Teams can map their existing RPC line items to a recurring liquidity strategy, treating infrastructure as a budget line that pays off. Chain-owned LPs reduce reliance on mercenary capital, stabilize markets with tighter spreads, and unlock new incentives for demanding users. As traffic increases, the liquidity base increases with it, forming an organic moat anchored in usage rather than emissions.
Why does it finally work?
Historically, node providers behaved like Web2 SaaS with off-chain billing, fiat payments, and no on-chain recovery.
Ankr aims to change that. As a Web3 native RPC provider, it can uniquely redirect RPC value streams to the blockchain economy.

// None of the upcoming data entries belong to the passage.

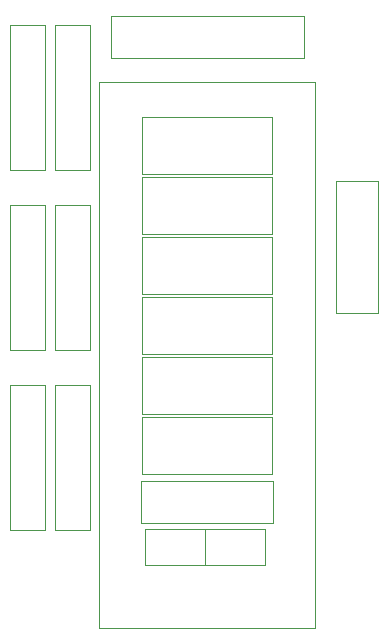
<source format=gbr>
G04 #@! TF.GenerationSoftware,KiCad,Pcbnew,(5.0.0-3-g5ebb6b6)*
G04 #@! TF.CreationDate,2019-02-02T18:47:35+01:00*
G04 #@! TF.ProjectId,tt_nano_HAT,74745F6E616E6F5F4841542E6B696361,rev?*
G04 #@! TF.SameCoordinates,Original*
G04 #@! TF.FileFunction,Other,User*
%FSLAX46Y46*%
G04 Gerber Fmt 4.6, Leading zero omitted, Abs format (unit mm)*
G04 Created by KiCad (PCBNEW (5.0.0-3-g5ebb6b6)) date Saturday, 02. February 2019 um 18:47:35*
%MOMM*%
%LPD*%
G01*
G04 APERTURE LIST*
%ADD10C,0.050000*%
G04 APERTURE END LIST*
D10*
G04 #@! TO.C,A1*
X161000000Y-49555001D02*
X179280000Y-49555001D01*
X161000000Y-49555001D02*
X161000000Y-95775001D01*
X179280000Y-95775001D02*
X179280000Y-49555001D01*
X179280000Y-95775001D02*
X161000000Y-95775001D01*
G04 #@! TO.C,D4*
X153440000Y-44670000D02*
X153440000Y-56930000D01*
X156440000Y-44670000D02*
X153440000Y-44670000D01*
X156440000Y-56930000D02*
X156440000Y-44670000D01*
X153440000Y-56930000D02*
X156440000Y-56930000D01*
G04 #@! TO.C,J2*
X162030000Y-47520000D02*
X178330000Y-47520000D01*
X178330000Y-47520000D02*
X178330000Y-43920000D01*
X178330000Y-43920000D02*
X162030000Y-43920000D01*
X162030000Y-43920000D02*
X162030000Y-47520000D01*
G04 #@! TO.C,J3*
X181080000Y-57890000D02*
X184630000Y-57890000D01*
X184630000Y-57890000D02*
X184630000Y-69090000D01*
X184630000Y-69090000D02*
X181080000Y-69090000D01*
X181080000Y-69090000D02*
X181080000Y-57890000D01*
G04 #@! TO.C,J4*
X175640000Y-77910000D02*
X164640000Y-77910000D01*
X175640000Y-82710000D02*
X175640000Y-77910000D01*
X164640000Y-82710000D02*
X175640000Y-82710000D01*
X164640000Y-77910000D02*
X164640000Y-82710000D01*
G04 #@! TO.C,J5*
X164640000Y-72830000D02*
X164640000Y-77630000D01*
X164640000Y-77630000D02*
X175640000Y-77630000D01*
X175640000Y-77630000D02*
X175640000Y-72830000D01*
X175640000Y-72830000D02*
X164640000Y-72830000D01*
G04 #@! TO.C,J6*
X175640000Y-67750000D02*
X164640000Y-67750000D01*
X175640000Y-72550000D02*
X175640000Y-67750000D01*
X164640000Y-72550000D02*
X175640000Y-72550000D01*
X164640000Y-67750000D02*
X164640000Y-72550000D01*
G04 #@! TO.C,J7*
X164640000Y-62670000D02*
X164640000Y-67470000D01*
X164640000Y-67470000D02*
X175640000Y-67470000D01*
X175640000Y-67470000D02*
X175640000Y-62670000D01*
X175640000Y-62670000D02*
X164640000Y-62670000D01*
G04 #@! TO.C,J8*
X175640000Y-57590000D02*
X164640000Y-57590000D01*
X175640000Y-62390000D02*
X175640000Y-57590000D01*
X164640000Y-62390000D02*
X175640000Y-62390000D01*
X164640000Y-57590000D02*
X164640000Y-62390000D01*
G04 #@! TO.C,J9*
X164640000Y-52510000D02*
X164640000Y-57310000D01*
X164640000Y-57310000D02*
X175640000Y-57310000D01*
X175640000Y-57310000D02*
X175640000Y-52510000D01*
X175640000Y-52510000D02*
X164640000Y-52510000D01*
G04 #@! TO.C,D3*
X157250000Y-56930000D02*
X160250000Y-56930000D01*
X160250000Y-56930000D02*
X160250000Y-44670000D01*
X160250000Y-44670000D02*
X157250000Y-44670000D01*
X157250000Y-44670000D02*
X157250000Y-56930000D01*
G04 #@! TO.C,D5*
X157250000Y-72170000D02*
X160250000Y-72170000D01*
X160250000Y-72170000D02*
X160250000Y-59910000D01*
X160250000Y-59910000D02*
X157250000Y-59910000D01*
X157250000Y-59910000D02*
X157250000Y-72170000D01*
G04 #@! TO.C,D6*
X153440000Y-59910000D02*
X153440000Y-72170000D01*
X156440000Y-59910000D02*
X153440000Y-59910000D01*
X156440000Y-72170000D02*
X156440000Y-59910000D01*
X153440000Y-72170000D02*
X156440000Y-72170000D01*
G04 #@! TO.C,D7*
X157250000Y-87410000D02*
X160250000Y-87410000D01*
X160250000Y-87410000D02*
X160250000Y-75150000D01*
X160250000Y-75150000D02*
X157250000Y-75150000D01*
X157250000Y-75150000D02*
X157250000Y-87410000D01*
G04 #@! TO.C,D8*
X153440000Y-75150000D02*
X153440000Y-87410000D01*
X156440000Y-75150000D02*
X153440000Y-75150000D01*
X156440000Y-87410000D02*
X156440000Y-75150000D01*
X153440000Y-87410000D02*
X156440000Y-87410000D01*
G04 #@! TO.C,J1*
X164570000Y-86890000D02*
X175770000Y-86890000D01*
X175770000Y-86890000D02*
X175770000Y-83290000D01*
X175770000Y-83290000D02*
X164570000Y-83290000D01*
X164570000Y-83290000D02*
X164570000Y-86890000D01*
G04 #@! TO.C,D12*
X164870000Y-87400000D02*
X164870000Y-90400000D01*
X164870000Y-90400000D02*
X169960000Y-90400000D01*
X169960000Y-90400000D02*
X169960000Y-87400000D01*
X169960000Y-87400000D02*
X164870000Y-87400000D01*
G04 #@! TO.C,D13*
X175040000Y-87400000D02*
X169950000Y-87400000D01*
X175040000Y-90400000D02*
X175040000Y-87400000D01*
X169950000Y-90400000D02*
X175040000Y-90400000D01*
X169950000Y-87400000D02*
X169950000Y-90400000D01*
G04 #@! TD*
M02*

</source>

This partnership between Neura and Ankr comes full circle. RPC costs that were once drained from the ecosystem are now recycled into on-chain liquidity and rewards, strengthening the very networks that generate them.
New era for real-time finance
Neura was designed to power the next generation of real-time global financial services: fast, cheap and stable. But with RPCfi, it also introduces something deeper: a built-in, infrastructure-native yield mechanism that connects every transaction, every request, and every DApp interaction directly to network value.
The next chapter of DeFi favors a return that scales based on real activity and revenue. By converting the internet behind the scenes of crypto – every balance search, log query, and contract call – into on-chain liquidity, Neura’s RPCfi provides a path to resilient rewards and sustainable network effects. This turns a hidden cost center into the backbone of a healthier DeFi economy.